TASK LIST:
1. According to the review of Good Morning, Verônica, why is Verônica able to investigate cases she shouldn't be investigating? Answer in one to three sentences.
2. Continue the review of Good Morning, Verônica from its final sentence.

TEXT EXCERPT:
%%

Review: Good Morning, Verônica (Bom Dia, Verônica)

Tania Muller in Good Morning, Veronica

Good Morning, Verônica (Bom Dia, Verônica) is a Brazilian thriller about a woman police clerk who takes on a case without authorization. Although the star of the series is a woman, it uses many tropes regarding the victimization of women – rapes, serial murders, and domestic abuse all rolled into one series.

Verônica (Tainá Müller) is a clerk in the police department. I don’t really understand her position, because with a title like that in the US, she would be administrative help. However, Verônica has a badge and a gun. When she gets interested in some rape cases where one of the victims shoots herself in the police station, she’s allowed to investigate.

The captain Wilson Carvala (Antonio Grassi) is her godfather. His friendship with her father is used to explain how she gets away with investigating things she shouldn’t actually be investigating.

Verônica’s back story is that her father was a police officer. He supposedly killed himself over a case after shooting his wife. That trauma has held Verônica back from taking the exam that would make her a detective. She has a husband and two kids and still lives in the house where she grew up and found her dead parents.

As the rape cases are resolving, an abused wife comes to Verônica’s attention. That situation drives the interlaced strands of mystery and suspense for the remainder of the episodes.

Camila Morgado in Good Morning, Veronica

The abused wife, Janete (Camila Morgado), sees Verônica on television and calls the number Verônica announces. When Verônica goes to talk to her, she won’t admit anything.

Verônica goes a little off the rails. She’s determined to save Janete. She starts chasing after the Janete case to the detriment of her job, her family, and her life.

Eduardo Moscovis in Good Morning, Veronica

Claudio (Eduardo Moscovis) is the abusive husband. He’s also a military police officer and therefore off limits.

As Verônica digs deeper and deeper into what is going on with Jenete and Claudio she uncovers serial murders and a cabal of former children from a foster home who have all gone on to become corrupt police officers, police administrators, and city officials. They don’t want Claudio’s case investigated.

Because she cannot trust the police officers around her, Verônica turns in her badge and goes vigilante. She’s going to solve this if it costs her everything – her family, her job, possibly even her life.

%%

Dataset entries:
%%

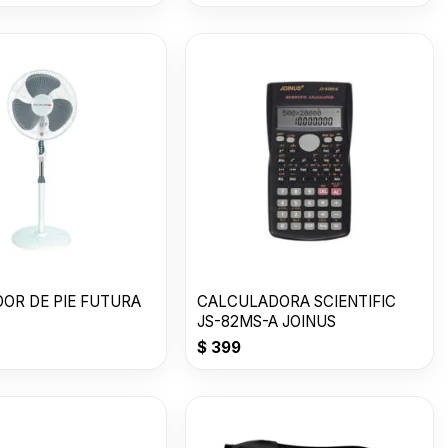
DOR DE PIE FUTURA
CALCULADORA SCIENTIFIC
JS-82MS-A JOINUS
$
399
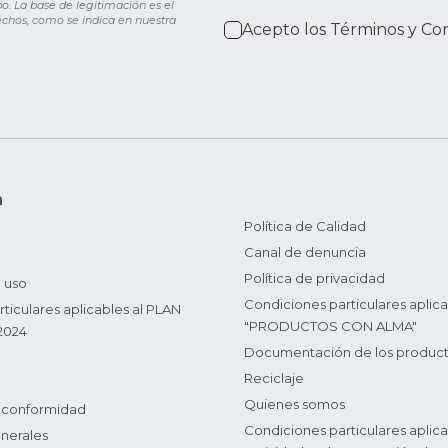
o. La base de legitimación es el
rechos, como se indica en nuestra
Acepto los
Términos y Co
n
Política de Calidad
Canal de denuncia
Política de privacidad
 uso
Condiciones particulares aplica
ticulares aplicables al PLAN
"PRODUCTOS CON ALMA"
2024
Documentación de los produc
Reciclaje
Quienes somos
 conformidad
Condiciones particulares aplica
nerales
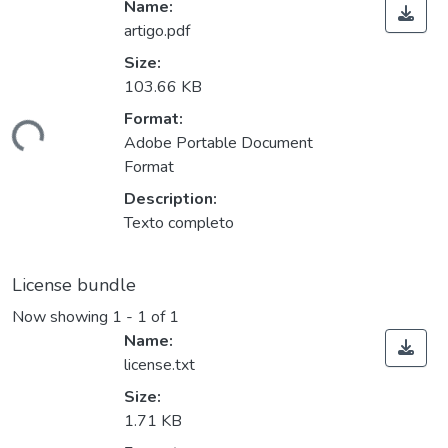
Name:
artigo.pdf
Size:
103.66 KB
oading...
Format:
Adobe Portable Document
Format
Description:
Texto completo
License bundle
Now showing
1 - 1 of 1
Name:
license.txt
Size:
1.71 KB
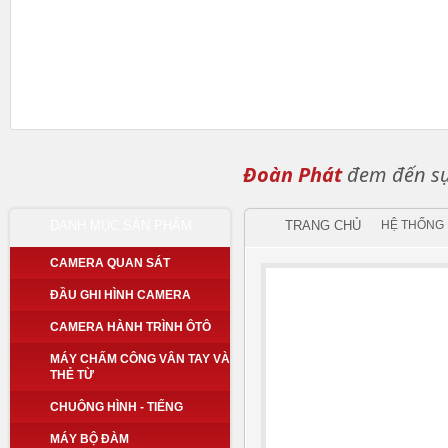
Đoàn Phát
đem đến sự 
DANH MỤC SẢN PHẨM
TRANG CHỦ
HỆ THỐNG
CAMERA QUAN SÁT
ĐẦU GHI HÌNH CAMERA
CAMERA HÀNH TRÌNH ÔTÔ
MÁY CHẤM CÔNG VÂN TAY VÀ
THẺ TỪ
CHUÔNG HÌNH - TIẾNG
MÁY BỘ ĐÀM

%%

ANSWER LIST:
1. The police captain, Wilson Carvala, is her godfather. The review says his friendship with her father explains how she gets away with investigating things she shouldn't.

2.
I watched this series to the end, but there were a lot of things that bothered me. The abuse of Janete was often psychological but was also physical and insanely evil. The camera never turned away from any of it. The murders were shown in graphic detail and the camera never turned away from them either. There was a gratuitous nude scene in the shower with Tania Muller that just felt embarrassing for her. I think I’m burned out on stories about evil men and the awful things they do to women.

Tania Muller in Good Morning, Veronica

I kept going because I liked Tainá Müller as Verônica – she’s smart, strong, and independent. She’s all the things you look for in a leading woman. But she goes off on a crazy journey of her own at the end that I didn’t think made sense.

The series is full of excitement and suspense and action, but if what I’ve said about it sounds triggering for you, then beware.

Good Morning, Verônica (Bom Dia, Verônica) is in Brazilian Portuguese. It’s streaming on Netflix. One of the directors is a woman (Izabel Jaguaribe) and two of the writers are women.

Have a look at the trailer.

What do you think? Are you going to give this one a try?

Author: Virginia DeBolt

After many years as an educator and writer, Virginia retired from working life. She's always loved a good movie or TV show and wants to use her free time to talk about them with you now. She's Old Ain't Dead!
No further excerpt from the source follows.